In attesa del debutto previsto per ottobre a Bologna, il comico condisce i suoi paradossali non-sense con qualche riflessione più approfondita.
Dopo diversi anni di repliche del fortunato “Madornale 33” Alessandro Bergonzoni si affaccia alla ribalta con un nuovo spettacolo “Predisporsi al micidiale”. E, tuttavia, non smette mai di sconcertare il pubblico con i suoi indescrivibili, sulla carta, percorsi verbali sempre ai confini dell’indicibile e dell’impensabile. Anche nel suo nuovo allestimento, proposto in anteprima con una serie di repliche di rodaggio venete che ha toccato il Lido di Venezia, Padova e Portogruaro, la parola, con nessi, annessi e…connessi, regna sovrana.
Una vera e propria ubriacatura con cui il solito Bergonzoni (qualche capello bianco in più nella chioma sempre più fluente non ha intaccato la sua proverbiale foga) tiene sotto pressione il pubblico lidense per un’ora e mezza: parlare di pressione non è fuori luogo perché lo spettatore avvertito teme sempre che gli possa sfuggire qualcuna delle incessanti acrobazie verbali (e relative risate) che il nostro sforna a getto continuo.
E val la pena di riportarne qualcuna: dal “pompiere che spegne la vecchia fiamma” al rapinatore che entra in B(i)ancaneve e intima “Nani in alto!” (esseri cari quest’ultimi a Bergonzoni, se più in là si sofferma sul dolore del nano “che vede crescere solo unghie e capelli”), dall'”abnegazione di chi annega” alla confessione strappata a forza di “voler sporcare il coro delle voci bianche”.
Ma nella proliferazione di parole, il cui essere poste una di seguito all’altra parrebbe finalizzato più che altro a far sorridere il pubblico, Bergonzoni trova il modo di affrontare in maniera a suo modo organica la realtà del mondo della lirica traendo spunto da un’operina in cinque (sic!) atti da lui composta: ne narra la trama, dà voce (anche canto) ai personaggi sino a quando “l’orchestra parte per un crescendo e non torna più”. Dal melodramma all’educazione delle giovani generazioni per cui il nostro ha parole accorate: in tema di pedagogia Bergonzoni ha le idee chiare “Ai bambini non bisogna dare tante certezze, bensì una sola la certezza che vi è solo incertezza”.
Insomma, ridendo e scherzando e proponendo di traumatizzare i piccoli togliendo loro certezze del tipo il nome, l’ora di ritorno a casa, il comico (ma questa definizione è decisamente riduttiva) bolognese trova modo di adombrare temi su cui hanno riflettuto pensatori di tutti i tempi.

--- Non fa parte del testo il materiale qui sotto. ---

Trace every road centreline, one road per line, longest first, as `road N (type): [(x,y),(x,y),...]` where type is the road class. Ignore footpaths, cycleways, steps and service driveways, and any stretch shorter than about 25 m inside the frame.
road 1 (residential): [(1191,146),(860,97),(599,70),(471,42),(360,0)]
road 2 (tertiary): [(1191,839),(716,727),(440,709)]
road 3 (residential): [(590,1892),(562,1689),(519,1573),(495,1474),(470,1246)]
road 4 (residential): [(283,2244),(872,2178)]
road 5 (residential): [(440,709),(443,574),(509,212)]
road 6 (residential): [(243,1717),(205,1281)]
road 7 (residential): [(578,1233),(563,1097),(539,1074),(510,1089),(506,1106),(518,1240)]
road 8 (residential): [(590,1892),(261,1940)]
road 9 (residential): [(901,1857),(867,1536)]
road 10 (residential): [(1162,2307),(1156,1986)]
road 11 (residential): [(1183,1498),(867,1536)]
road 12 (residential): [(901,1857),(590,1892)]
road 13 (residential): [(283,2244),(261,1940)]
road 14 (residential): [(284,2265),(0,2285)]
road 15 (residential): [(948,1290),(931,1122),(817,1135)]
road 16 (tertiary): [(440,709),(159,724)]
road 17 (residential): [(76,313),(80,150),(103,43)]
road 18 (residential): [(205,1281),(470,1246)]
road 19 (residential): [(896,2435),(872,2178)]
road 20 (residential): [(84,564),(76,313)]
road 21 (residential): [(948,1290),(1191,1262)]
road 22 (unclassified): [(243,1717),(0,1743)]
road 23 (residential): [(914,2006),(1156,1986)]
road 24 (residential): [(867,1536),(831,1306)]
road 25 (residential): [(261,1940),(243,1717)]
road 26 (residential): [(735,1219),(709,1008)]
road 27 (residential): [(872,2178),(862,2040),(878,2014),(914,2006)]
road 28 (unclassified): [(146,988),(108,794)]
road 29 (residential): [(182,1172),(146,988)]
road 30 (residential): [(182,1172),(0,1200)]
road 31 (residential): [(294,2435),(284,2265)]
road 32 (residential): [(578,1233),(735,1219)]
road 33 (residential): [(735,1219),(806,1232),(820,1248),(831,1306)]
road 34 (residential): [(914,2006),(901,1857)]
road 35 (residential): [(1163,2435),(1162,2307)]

Ma, ovviamente, trova anche il modo di alleggerire questo flusso inarrestabile di pensieri a ruota libera: così alla domanda “Crede nella provvidenza celeste?” si risponde “Sono daltonico”, e, siccome il daltonismo gli sta a cuore, propone una soluzione per quanti sono affetti dal disturbo per superare i semafori “Scendere dall’auto ed andare a toccare le luci dei semafori. Quella più calda è accesa” . Due angeli che brindano: “ala tua! ala tua!”.
E così via con un finale caratterizzato da due lunghi dialoghi in cui con un incalzante “botta e risposta” Bergonzoni privilegia questa forma espressiva.